For its part, the European Parliament in plenary session spoke out against therapeutic human cloning on the grounds that it is contrary to respect for human dignity and that there are other means of dealing with serious illnesses. Some have argued that waste embryos "which were not used in in vitro fertilisation and which, after 5 years, can be destroyed" could be used. This argument has two weaknesses: the first is ethical: embryos, even if they are waste, are still human. The other is biological: the blastomeres, which is the ontogenetic stage in which these embryos are found, cannot be cloned at the moment and possibly not in the future either.
Other alternatives to therapeutic cloning
If therapeutic cloning does not present a bright prospect, what other alternatives are offered as viable?
Among the alternatives, the most promising is that of stem cells. Stem cells are found not only in embryonic and foetal tissues, but also in the adult individual. Stem cells are pluripotent (they can give rise to several cell lines), can multiply and then differentiate. For the time being, haematopoietic stem cells have been used with very good results in cases of bone marrow aplasia after chemo- or radiotherapy treatments. These stem cells are found in adult bone marrow and in the umbilical cord blood of the newborn.
But in addition to haematopoietic stem cells, there are epithelial stem cells, such as those found at the bottom of the crypts of the intestinal epithelium, mesenchymal stem cells, which can be found in the bone marrow, and even neural stem cells, circumscribed to the dentate gyrus of the hippocampus and the subventricular zone.
Challenges posed by stem cells
For stem cells to become true auxiliaries in tissue renewal and replacement, two types of methods need to be developed: on the one hand, discovering the products or enzymes that allow stem cell differentiation to be channelled in the direction that is of interest in each case.
On the other hand, discovering the method that achieves stem cell dedifferentiation to convert them into multipotent and even embryonic stem cells would be to artificially achieve what the oocyte cytoplasm does on the adult nucleus that has been transferred.

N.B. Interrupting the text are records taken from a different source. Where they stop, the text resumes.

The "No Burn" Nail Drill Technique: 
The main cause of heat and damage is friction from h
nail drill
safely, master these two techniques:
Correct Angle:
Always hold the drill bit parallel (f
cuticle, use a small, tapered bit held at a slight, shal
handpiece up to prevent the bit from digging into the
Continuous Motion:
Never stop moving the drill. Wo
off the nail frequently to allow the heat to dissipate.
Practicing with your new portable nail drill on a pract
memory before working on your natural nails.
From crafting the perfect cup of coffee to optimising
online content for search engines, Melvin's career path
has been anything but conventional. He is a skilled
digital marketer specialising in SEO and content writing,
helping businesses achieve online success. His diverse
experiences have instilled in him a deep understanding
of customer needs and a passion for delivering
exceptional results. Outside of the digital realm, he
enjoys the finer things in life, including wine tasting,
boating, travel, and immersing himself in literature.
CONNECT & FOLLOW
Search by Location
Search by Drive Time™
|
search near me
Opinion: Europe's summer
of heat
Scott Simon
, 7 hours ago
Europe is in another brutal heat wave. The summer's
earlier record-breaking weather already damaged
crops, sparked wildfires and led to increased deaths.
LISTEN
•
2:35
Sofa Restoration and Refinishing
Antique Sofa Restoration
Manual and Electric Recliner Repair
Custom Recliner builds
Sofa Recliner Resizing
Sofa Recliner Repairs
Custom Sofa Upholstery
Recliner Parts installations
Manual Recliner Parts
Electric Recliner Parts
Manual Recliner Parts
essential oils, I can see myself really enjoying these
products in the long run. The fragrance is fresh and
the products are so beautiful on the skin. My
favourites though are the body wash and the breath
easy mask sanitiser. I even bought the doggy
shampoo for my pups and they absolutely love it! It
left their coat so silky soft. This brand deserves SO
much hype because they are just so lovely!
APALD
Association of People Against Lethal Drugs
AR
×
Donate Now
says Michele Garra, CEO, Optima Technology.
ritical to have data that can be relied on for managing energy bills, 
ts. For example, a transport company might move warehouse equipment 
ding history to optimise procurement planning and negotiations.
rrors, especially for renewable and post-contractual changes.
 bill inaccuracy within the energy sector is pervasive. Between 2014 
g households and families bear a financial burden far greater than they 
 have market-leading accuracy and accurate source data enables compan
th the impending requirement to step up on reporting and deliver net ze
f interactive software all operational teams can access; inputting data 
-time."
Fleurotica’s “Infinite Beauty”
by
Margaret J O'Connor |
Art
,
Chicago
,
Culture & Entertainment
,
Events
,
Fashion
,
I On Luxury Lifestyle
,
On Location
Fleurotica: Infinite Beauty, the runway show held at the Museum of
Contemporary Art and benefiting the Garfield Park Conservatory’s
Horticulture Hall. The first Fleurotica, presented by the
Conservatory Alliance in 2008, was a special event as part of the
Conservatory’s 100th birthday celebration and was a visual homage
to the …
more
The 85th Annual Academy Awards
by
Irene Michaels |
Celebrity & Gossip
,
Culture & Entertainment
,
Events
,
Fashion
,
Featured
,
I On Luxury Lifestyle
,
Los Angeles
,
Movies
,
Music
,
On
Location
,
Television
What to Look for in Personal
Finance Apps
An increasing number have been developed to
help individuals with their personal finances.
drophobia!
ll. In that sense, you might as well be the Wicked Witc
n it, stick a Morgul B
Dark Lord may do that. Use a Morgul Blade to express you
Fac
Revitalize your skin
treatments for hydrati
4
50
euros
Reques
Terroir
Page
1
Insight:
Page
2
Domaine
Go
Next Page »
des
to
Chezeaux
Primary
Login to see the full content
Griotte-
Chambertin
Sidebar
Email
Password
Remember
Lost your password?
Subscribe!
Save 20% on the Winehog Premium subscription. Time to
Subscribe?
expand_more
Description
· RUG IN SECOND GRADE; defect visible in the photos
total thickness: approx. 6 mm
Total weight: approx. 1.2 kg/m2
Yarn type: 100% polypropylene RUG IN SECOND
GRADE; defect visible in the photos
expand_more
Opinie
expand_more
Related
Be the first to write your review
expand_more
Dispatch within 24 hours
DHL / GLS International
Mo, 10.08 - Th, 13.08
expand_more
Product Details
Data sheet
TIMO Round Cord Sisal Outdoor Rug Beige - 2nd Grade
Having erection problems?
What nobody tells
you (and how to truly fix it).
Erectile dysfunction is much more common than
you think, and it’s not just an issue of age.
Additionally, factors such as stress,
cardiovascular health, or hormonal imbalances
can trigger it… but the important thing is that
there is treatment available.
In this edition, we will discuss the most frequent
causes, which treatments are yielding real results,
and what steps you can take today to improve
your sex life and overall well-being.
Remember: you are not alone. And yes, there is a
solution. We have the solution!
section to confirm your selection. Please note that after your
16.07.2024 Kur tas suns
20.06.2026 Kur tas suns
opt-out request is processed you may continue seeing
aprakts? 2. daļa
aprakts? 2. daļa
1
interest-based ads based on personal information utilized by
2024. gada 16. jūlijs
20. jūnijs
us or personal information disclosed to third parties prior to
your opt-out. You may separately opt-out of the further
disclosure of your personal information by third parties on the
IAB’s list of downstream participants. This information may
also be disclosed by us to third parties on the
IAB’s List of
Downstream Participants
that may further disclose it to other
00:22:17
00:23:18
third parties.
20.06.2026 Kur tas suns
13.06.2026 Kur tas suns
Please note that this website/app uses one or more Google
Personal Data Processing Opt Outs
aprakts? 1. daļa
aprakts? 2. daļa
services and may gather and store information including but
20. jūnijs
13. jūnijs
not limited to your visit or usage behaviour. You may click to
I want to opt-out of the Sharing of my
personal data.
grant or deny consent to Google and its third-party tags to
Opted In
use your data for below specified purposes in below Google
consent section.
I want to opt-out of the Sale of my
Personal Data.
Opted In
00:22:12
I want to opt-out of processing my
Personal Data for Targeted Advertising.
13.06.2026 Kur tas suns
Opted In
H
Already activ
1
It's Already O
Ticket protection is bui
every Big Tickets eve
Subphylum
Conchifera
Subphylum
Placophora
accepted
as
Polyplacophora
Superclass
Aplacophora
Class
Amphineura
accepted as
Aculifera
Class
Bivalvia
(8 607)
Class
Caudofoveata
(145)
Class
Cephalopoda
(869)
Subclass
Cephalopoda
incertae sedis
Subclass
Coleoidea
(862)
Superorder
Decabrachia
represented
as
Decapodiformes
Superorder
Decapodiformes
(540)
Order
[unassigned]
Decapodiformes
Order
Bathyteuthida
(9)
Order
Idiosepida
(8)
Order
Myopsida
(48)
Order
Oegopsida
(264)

An example may clarify the importance of achieving stem cell differentiation in the lineage of interest in a given case. In Parkinson's disease, implantation of dopamine-secreting cells in the caudate body of the brain produces an improvement B . employee The cells that have been used so far (from the adrenal medulla and the substantia nigra of aborted foetuses) are only temporarily effective, as they eventually become necrotic. The solution would be to implant the individual's own dopaminergic neurons. At the moment, neural stem cells are available, but the method for their differentiation into dopaminergic neurons needs to be developed. Many groups of scientists are working to discover the culture media and the messenger signals that allow the stem cells to multiply and differentiate into the appropriate cell line. This research is not only of scientific and humanitarian interest, but also of financial interest, as the companies patenting these methods will make a substantial profit, as millions of patients could benefit from this subject treatment.